В Администраторской толстячок, сладкощекий и розовобровый, сидит за столиком и отбивает чеканную дробь барабанными палочками. «Не обращайте внимания, – предупреждает секретарша. – Иван Иванович с детства стучит. Он был лучшим барабанщиком в пионерском отряде. Его даже приглашали в симфонический оркестр».

«Надули!» – врывается Чудат в Администраторскую. Толстячок добарабанивает до конца энтузиастический марш Дунаевского и, отложив палочки в сторону, усаживает взволнованного соловья на диван служебных перестукиваний.

«Товарищ, успокойтесь! Я сейчас вам все объясню. – Он вежливо поправляет Чудату сбившуюся бабочку. – Товарищ, рассудите сами: музыка Глиэра, слова Пушкина – звучит? Еще как звучит! Ну а музыка Глиэра, слова, простите, Чудата – звучит? То-то и оно! Согласитесь, публика нас не поймет. Чего доброго, еще сочтет сумасшедшими. Вы ведь не хотите лечиться в больнице имени Скворцова-Степанова? Я тоже. Поэтому в наших общих интересах, чтобы на афише значилось другое, известное имя. Товарищ, не волнуйтесь: мы ведь знаем, что подлинный автор величальной песни – вы, а не Пушкин. У вас, должно быть, и постановление есть?»
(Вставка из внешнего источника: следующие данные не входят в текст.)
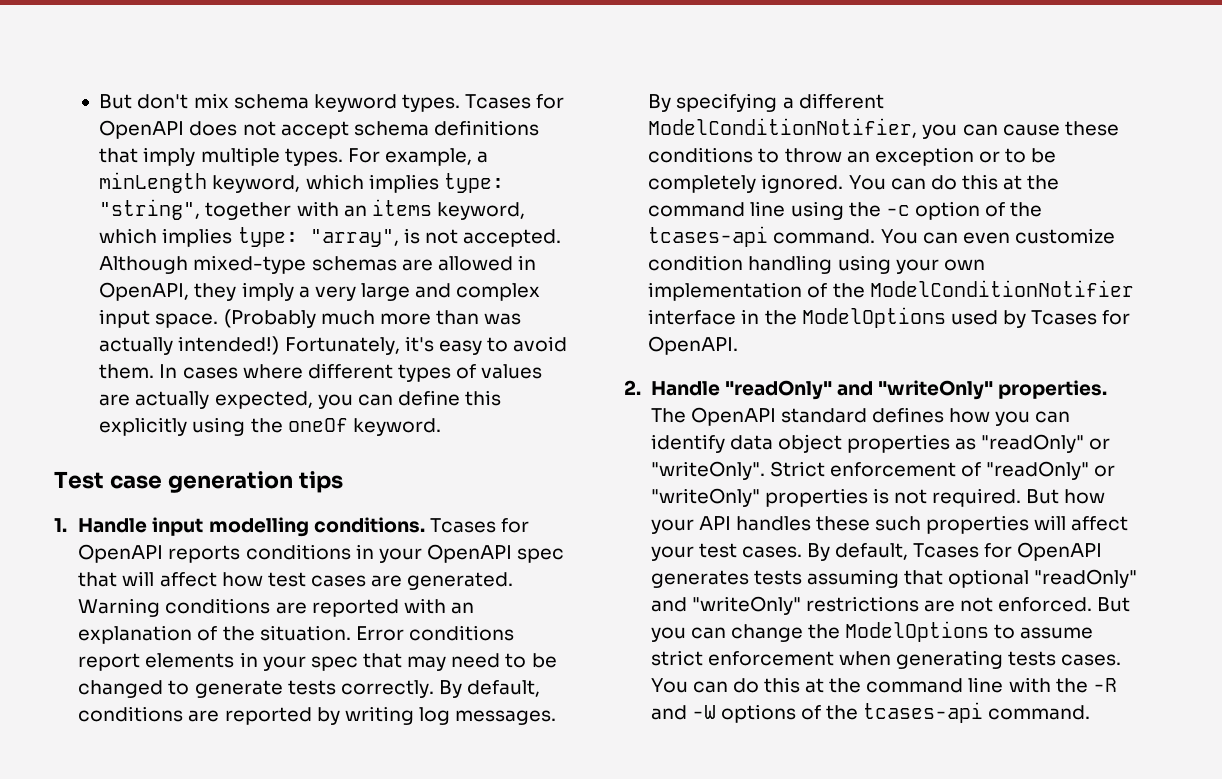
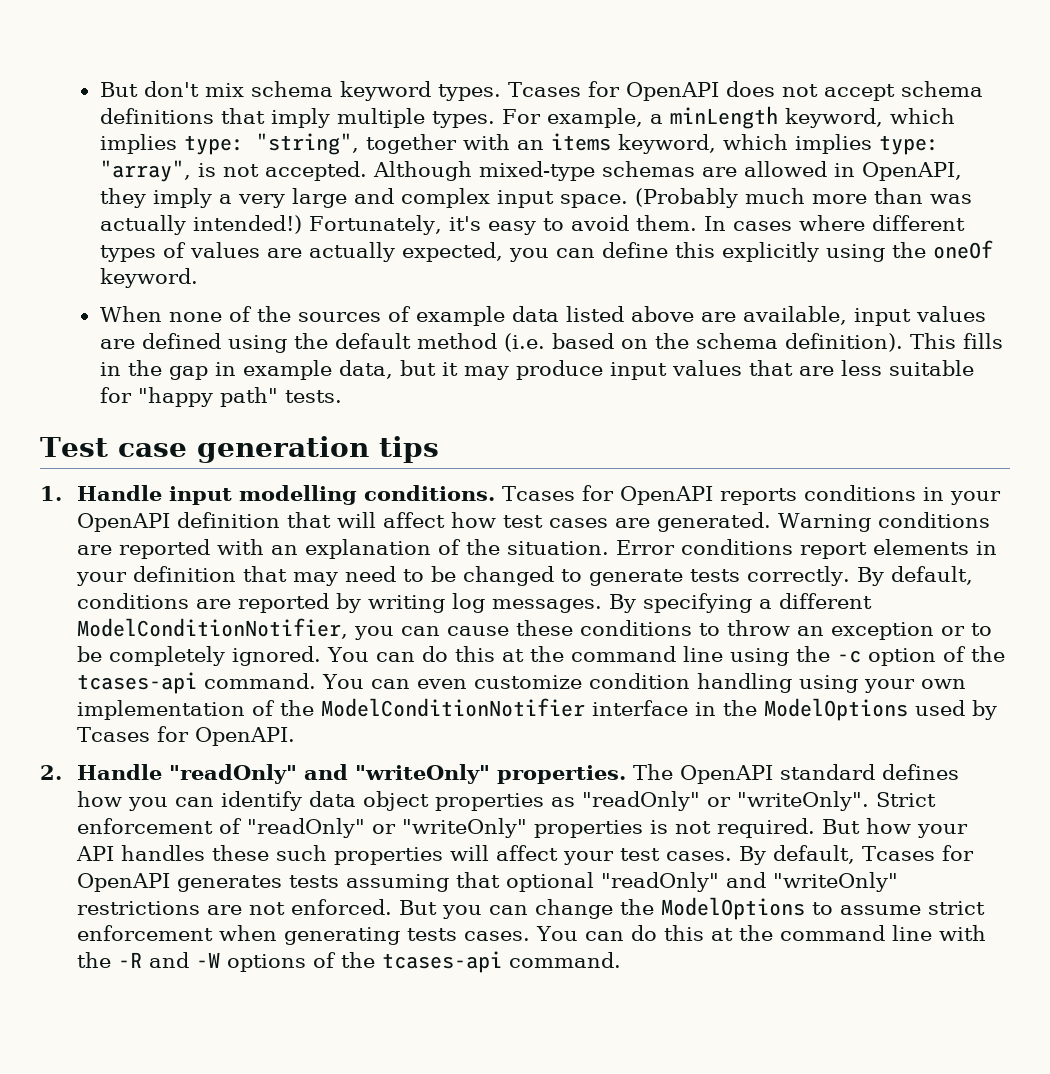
(441, 427) none -> [99,306,986,326] [99,333,1003,353] [99,360,974,380] [99,387,342,407] // When none of the sources of example data listed above are available, input values are defined using the default method (i.e. based on the schema definition). This fills in the gap in example data, but it may produce input values that are less suitable for "happy path" tests.
[517,548,565,563] spec -> [177,512,281,528] definition
[310,656,358,671] spec -> [133,566,237,582] definition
«Есть, – выдавливает ошеломленный соловей. – Дома».

«Ну, вот и славненько. – Толстячок опять берется за палочки. – Ступайте, товарищ, домой, а завтра приходите с постановлением».

Под гранитным пьедесталом, в фиолетовом сумраке ветвей, сидят на скамейке друзья. «Радуйся, поэтиче! – успокаивает Поребриков окаменевшего Чудата. – Сам Пушкин сочетал свое славное будущее с тобой, когда пророчествовал: “И славен буду я, доколь в подлунном мире жив будет Хоть”. Это судьба, это промысл Божий! Твои стихи войдут в пушкинскую сокровищницу, аки смарагд или яспис».

«Да бесстыжий это промысл, а не Божий, – задрожав, шепчет Чудат. – Это не судьба, это катастрофа! Меня имени лишили одним взмахом барабанной палочки!»

И наводит Чудат дикие угорские взоры на великого кумира, что, осиянный нимбом, возвышается в сумрачной высоте Петербурга. И мерещится Чудату, что протягивает ему кумир дружескую руку и усмехается снисходительно: «Да ладно тебе, чудак! Читай лучше Лао-цзы!».